━━ Dataset ━━

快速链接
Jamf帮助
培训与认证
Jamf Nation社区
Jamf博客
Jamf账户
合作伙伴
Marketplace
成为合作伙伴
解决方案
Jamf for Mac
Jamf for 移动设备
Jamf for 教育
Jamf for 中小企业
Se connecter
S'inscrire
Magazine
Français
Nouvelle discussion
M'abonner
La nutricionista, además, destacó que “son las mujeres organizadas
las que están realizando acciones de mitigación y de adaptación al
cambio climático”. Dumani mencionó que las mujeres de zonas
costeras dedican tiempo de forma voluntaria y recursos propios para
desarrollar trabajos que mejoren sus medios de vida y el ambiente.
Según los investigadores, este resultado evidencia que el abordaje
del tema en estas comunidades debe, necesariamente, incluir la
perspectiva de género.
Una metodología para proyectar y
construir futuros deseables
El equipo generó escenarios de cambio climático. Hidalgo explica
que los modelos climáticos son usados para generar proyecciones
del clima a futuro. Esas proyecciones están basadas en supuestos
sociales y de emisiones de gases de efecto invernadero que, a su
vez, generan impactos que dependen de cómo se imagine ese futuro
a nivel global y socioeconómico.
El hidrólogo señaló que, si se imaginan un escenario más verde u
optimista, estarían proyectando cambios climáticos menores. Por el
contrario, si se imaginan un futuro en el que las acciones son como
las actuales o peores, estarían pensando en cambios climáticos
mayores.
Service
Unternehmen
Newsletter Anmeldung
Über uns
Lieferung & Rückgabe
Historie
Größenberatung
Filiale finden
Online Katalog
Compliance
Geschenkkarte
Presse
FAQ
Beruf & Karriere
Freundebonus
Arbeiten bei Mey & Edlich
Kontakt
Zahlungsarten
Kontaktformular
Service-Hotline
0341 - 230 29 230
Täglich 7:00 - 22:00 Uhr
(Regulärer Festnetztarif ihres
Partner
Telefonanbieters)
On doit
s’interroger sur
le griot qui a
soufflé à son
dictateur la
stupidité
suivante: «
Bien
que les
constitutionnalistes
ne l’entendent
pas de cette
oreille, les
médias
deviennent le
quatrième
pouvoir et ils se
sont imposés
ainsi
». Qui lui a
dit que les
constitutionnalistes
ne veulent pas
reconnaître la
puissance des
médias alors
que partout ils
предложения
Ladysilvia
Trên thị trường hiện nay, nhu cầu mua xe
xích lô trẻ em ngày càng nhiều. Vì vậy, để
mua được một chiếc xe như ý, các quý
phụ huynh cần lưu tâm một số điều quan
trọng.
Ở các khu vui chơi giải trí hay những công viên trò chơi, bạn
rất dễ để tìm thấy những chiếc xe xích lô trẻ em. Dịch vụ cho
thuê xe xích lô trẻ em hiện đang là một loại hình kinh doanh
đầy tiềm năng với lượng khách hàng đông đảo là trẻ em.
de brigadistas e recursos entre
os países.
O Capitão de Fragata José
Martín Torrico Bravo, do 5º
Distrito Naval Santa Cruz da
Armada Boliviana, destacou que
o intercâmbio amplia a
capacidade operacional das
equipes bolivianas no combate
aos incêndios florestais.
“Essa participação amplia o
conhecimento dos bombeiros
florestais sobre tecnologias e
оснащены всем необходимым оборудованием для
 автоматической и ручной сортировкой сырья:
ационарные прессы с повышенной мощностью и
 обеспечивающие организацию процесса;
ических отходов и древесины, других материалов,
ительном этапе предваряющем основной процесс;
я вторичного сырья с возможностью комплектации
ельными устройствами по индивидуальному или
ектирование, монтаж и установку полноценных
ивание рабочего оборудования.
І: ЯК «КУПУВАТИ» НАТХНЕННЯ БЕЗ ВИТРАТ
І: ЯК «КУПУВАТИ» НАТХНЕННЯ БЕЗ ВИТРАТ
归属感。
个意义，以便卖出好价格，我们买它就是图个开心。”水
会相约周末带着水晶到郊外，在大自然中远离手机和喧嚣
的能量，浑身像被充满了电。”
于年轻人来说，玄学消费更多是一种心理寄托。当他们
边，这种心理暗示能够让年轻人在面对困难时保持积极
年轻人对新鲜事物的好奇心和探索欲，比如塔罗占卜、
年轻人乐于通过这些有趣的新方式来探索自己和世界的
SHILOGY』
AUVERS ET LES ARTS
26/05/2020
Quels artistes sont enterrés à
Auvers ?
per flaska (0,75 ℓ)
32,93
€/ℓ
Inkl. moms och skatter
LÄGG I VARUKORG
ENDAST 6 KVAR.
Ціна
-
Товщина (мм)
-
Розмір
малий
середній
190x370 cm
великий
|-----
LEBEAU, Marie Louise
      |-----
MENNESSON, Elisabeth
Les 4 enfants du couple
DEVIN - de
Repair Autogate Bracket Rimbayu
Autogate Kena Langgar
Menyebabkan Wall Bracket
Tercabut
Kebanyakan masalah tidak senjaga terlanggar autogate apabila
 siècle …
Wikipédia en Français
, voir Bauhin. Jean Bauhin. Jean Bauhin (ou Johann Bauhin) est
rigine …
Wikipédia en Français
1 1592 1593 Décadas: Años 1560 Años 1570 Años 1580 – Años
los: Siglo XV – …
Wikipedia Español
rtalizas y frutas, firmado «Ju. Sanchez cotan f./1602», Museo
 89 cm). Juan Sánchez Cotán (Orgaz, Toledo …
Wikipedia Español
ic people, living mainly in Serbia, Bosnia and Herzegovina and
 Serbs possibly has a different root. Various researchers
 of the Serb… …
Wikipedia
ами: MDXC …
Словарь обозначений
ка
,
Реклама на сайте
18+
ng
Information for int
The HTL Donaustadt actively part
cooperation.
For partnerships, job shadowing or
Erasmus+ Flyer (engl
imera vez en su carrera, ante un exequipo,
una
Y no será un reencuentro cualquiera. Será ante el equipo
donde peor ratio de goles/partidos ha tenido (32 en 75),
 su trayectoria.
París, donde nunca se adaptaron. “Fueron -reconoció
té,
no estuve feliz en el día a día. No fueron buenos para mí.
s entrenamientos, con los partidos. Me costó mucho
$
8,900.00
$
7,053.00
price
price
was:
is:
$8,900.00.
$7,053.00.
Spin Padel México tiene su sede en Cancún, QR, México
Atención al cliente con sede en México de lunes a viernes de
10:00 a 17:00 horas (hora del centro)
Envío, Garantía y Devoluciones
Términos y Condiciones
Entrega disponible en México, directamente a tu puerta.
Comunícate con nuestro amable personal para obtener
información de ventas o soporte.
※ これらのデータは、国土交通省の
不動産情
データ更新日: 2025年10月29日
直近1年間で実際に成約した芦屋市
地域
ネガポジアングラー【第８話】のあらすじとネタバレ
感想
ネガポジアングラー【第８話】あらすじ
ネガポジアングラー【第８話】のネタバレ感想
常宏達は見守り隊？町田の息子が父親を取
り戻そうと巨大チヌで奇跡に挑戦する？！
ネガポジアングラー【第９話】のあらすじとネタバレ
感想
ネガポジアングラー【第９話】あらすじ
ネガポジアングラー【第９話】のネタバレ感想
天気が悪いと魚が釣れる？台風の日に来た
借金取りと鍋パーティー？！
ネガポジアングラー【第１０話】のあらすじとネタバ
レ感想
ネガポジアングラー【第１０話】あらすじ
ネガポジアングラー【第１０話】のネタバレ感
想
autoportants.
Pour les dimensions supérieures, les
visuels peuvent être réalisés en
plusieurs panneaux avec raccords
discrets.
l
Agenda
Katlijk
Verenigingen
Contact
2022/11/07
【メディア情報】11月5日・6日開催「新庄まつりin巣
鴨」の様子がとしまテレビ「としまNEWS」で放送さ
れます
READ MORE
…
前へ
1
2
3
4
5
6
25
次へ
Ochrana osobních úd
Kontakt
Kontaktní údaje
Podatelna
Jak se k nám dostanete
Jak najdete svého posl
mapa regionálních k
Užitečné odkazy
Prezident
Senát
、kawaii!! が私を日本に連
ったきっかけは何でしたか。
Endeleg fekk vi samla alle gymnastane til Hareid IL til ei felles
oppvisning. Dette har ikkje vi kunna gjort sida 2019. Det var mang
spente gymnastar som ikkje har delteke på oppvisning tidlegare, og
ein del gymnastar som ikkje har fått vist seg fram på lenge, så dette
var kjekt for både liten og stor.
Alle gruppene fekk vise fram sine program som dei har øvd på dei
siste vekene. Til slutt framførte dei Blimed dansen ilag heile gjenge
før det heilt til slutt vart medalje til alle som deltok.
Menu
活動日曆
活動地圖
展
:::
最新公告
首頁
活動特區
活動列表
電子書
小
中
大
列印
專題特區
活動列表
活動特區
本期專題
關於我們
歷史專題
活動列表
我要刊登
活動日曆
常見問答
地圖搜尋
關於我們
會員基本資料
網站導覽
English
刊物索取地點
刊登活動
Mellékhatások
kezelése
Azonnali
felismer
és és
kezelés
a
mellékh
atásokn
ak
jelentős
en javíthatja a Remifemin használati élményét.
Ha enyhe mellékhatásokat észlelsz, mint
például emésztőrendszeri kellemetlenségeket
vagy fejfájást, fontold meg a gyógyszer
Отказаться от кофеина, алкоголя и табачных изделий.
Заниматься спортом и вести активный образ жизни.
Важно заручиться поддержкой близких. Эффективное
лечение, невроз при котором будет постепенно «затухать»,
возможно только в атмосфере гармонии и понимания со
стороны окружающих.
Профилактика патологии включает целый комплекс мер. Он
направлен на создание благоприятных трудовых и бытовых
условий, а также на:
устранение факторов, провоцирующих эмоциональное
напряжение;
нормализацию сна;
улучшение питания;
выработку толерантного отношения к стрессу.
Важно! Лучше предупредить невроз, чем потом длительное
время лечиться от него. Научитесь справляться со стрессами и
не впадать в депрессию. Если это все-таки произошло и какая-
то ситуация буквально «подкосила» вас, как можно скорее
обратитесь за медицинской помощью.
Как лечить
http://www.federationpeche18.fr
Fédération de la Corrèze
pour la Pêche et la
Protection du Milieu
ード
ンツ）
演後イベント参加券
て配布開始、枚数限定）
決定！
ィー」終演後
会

━━━

_Exercise:_ Beginning with the first line above, could you copy every line exactly, up to and including the one with "La nutricionista, además, destacó"?

_Answer area:_
快速链接
Jamf帮助
培训与认证
Jamf Nation社区
Jamf博客
Jamf账户
合作伙伴
Marketplace
成为合作伙伴
解决方案
Jamf for Mac
Jamf for 移动设备
Jamf for 教育
Jamf for 中小企业
Se connecter
S'inscrire
Magazine
Français
Nouvelle discussion
M'abonner
La nutricionista, además, destacó que “son las mujeres organizadas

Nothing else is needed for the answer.